RECORD SET START

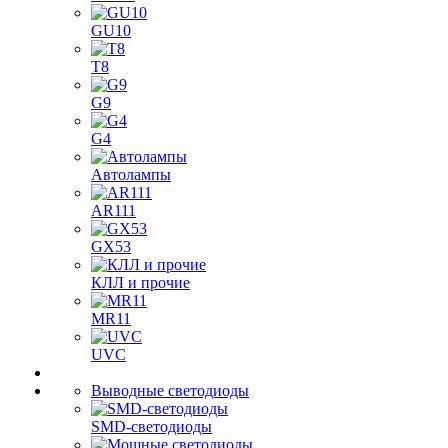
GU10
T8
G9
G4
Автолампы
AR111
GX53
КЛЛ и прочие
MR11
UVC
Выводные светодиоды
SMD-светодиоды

RECORD SET END

> EXERCISE REQUIREMENTS
Render the text lines in the data above as a JSON list of strings, one string per line, with blank lines dropped and the pictures left out.

> RESULT OF THE TASK
[
  "GU10",
  "T8",
  "G9",
  "G4",
  "Автолампы",
  "AR111",
  "GX53",
  "КЛЛ и прочие",
  "MR11",
  "UVC",
  "Выводные светодиоды",
  "SMD-светодиоды"
]